■ Aan de slag
a: Wat doet Paul allemaal in het fragment over de tocht naar Marsabit? Noem elke handeling die het fragment van hem beschrijft.
b: Kloppen deze uitspraken volgens het fragment over de tocht naar Marsabit? Geef bij elke uitspraak ja of nee en citeer de woorden uit het fragment die de doorslag geven.
(i) Sammy had voor het ontbijt pannenkoeken gebakken.
(ii) Iemand in de auto had de olifant op de weg op tijd gezien.
(iii) Ze reden langzaam door het zand.

■ Te lezen fragment
* * * *

Met gekromde tenen naar Marsabit (6)
Een knal doorbreekt de stilte van de ochtend. Meteen zit ik rechtop in m'n slaapzak. Als
we even later aan het ontbijt zitten -Sammy heeft pannenkoeken gebakken -
vertelt Paul dat er een aantal olifanten ons kamp waren genaderd. De knal die
we hoorden, was het geweerschot om de beesten weg te jagen!
Onderweg naar de
uitgang van het reservaat staat ons nog een verrassing te wachten. We rijden in
een behoorlijk tempo, anders zouden we vast kunnen komen te zitten in het zand.
De weg maakt een flauwe bocht naar links en opeens geeft Paul een flinke ruk
aan het stuur. Niemand had de olifant op de weg gezien. En het scheelde maar
weinig of we hadden 'm niet meer kunnen ontwijken! Sammy is zich ook lam
geschrokken. Wij hebben het pas door als we de olifant al voorbij zijn. Woest
klappert hij met zijn oren, de slagtanden dreigend omhoog geheven. Paul drukt
het gaspedaal nog wat dieper in en we laten de olifant in een enorme stofwolk
achter ons.

* * * *

Opgeslagen vermeldingen:
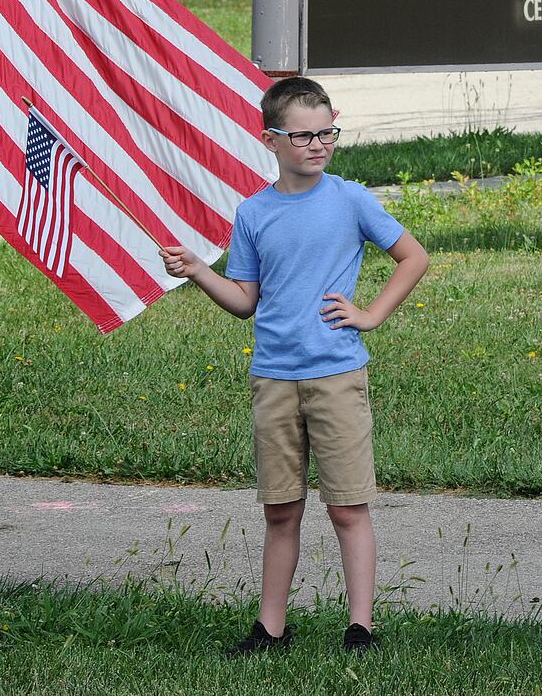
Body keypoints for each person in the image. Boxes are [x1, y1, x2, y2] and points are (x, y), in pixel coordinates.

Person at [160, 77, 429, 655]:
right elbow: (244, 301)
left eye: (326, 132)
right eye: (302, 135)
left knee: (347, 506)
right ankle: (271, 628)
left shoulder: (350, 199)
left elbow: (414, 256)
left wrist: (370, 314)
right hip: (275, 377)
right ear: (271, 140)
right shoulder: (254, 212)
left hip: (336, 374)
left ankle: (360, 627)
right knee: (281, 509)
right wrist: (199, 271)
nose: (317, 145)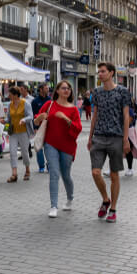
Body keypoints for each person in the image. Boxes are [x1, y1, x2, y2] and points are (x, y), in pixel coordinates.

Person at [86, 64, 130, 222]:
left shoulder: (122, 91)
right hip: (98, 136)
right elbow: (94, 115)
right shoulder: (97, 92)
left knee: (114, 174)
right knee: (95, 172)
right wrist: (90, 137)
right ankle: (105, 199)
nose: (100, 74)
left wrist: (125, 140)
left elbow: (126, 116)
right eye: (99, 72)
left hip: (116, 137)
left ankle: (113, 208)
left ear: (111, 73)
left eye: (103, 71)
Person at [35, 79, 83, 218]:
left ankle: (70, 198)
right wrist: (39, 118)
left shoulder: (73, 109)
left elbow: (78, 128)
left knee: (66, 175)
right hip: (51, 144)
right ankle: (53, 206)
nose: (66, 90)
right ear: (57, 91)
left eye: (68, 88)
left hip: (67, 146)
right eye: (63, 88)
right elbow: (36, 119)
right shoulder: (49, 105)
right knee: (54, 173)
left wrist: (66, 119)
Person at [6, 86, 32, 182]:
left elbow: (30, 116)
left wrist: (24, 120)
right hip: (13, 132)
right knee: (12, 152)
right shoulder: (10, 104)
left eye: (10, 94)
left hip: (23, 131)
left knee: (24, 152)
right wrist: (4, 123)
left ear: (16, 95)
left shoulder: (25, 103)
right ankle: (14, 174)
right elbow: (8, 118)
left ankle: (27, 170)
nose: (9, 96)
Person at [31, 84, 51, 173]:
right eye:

* * * *

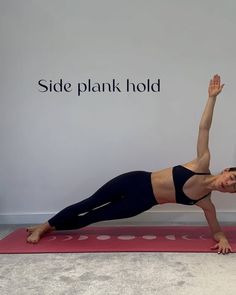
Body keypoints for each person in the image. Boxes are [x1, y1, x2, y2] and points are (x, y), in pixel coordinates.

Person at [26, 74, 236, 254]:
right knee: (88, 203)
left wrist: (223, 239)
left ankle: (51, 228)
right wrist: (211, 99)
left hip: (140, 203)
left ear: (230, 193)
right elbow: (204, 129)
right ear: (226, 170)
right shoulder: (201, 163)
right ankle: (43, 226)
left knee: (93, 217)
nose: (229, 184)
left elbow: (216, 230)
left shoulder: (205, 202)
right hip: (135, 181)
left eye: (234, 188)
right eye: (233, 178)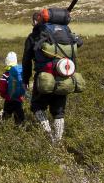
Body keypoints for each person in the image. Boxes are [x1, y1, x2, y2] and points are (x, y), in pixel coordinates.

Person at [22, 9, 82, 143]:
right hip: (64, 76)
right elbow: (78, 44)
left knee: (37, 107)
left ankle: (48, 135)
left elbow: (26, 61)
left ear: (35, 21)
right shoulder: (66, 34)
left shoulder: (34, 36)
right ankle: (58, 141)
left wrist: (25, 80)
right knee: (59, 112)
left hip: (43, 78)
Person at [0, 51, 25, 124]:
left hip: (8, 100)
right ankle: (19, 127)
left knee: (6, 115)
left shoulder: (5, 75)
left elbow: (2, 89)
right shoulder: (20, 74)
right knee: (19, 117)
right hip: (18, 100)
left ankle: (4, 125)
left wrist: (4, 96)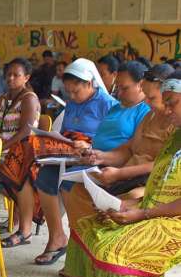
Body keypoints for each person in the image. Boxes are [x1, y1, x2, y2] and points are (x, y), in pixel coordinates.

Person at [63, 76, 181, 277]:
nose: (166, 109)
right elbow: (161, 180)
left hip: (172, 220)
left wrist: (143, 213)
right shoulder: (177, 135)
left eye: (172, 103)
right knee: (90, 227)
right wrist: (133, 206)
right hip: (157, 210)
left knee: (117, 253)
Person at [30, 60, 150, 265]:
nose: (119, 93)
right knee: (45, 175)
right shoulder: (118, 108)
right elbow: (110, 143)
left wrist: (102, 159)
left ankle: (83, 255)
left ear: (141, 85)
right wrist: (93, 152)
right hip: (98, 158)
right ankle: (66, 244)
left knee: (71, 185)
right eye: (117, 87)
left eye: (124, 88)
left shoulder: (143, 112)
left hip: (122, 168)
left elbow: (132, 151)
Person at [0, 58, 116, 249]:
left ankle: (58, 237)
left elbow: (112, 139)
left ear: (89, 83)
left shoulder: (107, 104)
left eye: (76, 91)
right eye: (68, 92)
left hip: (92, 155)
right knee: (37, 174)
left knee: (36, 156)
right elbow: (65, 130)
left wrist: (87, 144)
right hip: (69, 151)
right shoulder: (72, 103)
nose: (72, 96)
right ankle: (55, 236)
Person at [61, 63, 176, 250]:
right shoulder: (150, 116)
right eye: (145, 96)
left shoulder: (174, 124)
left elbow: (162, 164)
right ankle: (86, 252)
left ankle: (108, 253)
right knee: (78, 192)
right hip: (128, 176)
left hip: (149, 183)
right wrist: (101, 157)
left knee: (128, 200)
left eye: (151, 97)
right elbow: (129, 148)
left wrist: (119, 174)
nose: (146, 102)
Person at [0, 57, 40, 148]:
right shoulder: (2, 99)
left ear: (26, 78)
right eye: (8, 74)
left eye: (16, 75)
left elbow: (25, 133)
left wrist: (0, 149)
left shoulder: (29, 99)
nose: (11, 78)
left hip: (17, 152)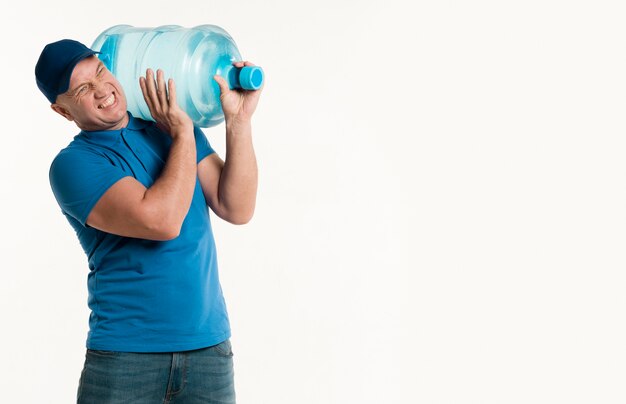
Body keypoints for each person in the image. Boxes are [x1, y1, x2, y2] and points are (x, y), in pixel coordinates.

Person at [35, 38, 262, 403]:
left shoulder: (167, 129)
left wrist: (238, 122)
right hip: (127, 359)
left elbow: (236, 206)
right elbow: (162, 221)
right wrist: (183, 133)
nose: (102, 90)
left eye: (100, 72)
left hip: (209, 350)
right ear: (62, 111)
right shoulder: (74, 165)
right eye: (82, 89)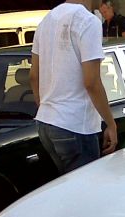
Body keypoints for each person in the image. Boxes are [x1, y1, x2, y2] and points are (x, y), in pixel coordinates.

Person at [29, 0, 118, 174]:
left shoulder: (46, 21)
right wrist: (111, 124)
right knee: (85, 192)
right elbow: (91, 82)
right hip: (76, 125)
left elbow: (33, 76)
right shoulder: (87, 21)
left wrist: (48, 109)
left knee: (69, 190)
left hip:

* * * *

■ Oefenresultaten
a:
- Hij vertelt dat er een aantal olifanten het kamp waren genaderd.
- Hij geeft een flinke ruk aan het stuur.
- Hij drukt het gaspedaal nog wat dieper in.

b:
(i) Ja: "Sammy heeft pannenkoeken gebakken"
(ii) Nee: "Niemand had de olifant op de weg gezien."
(iii) Nee: "We rijden in een behoorlijk tempo, anders zouden we vast kunnen komen te zitten in het zand."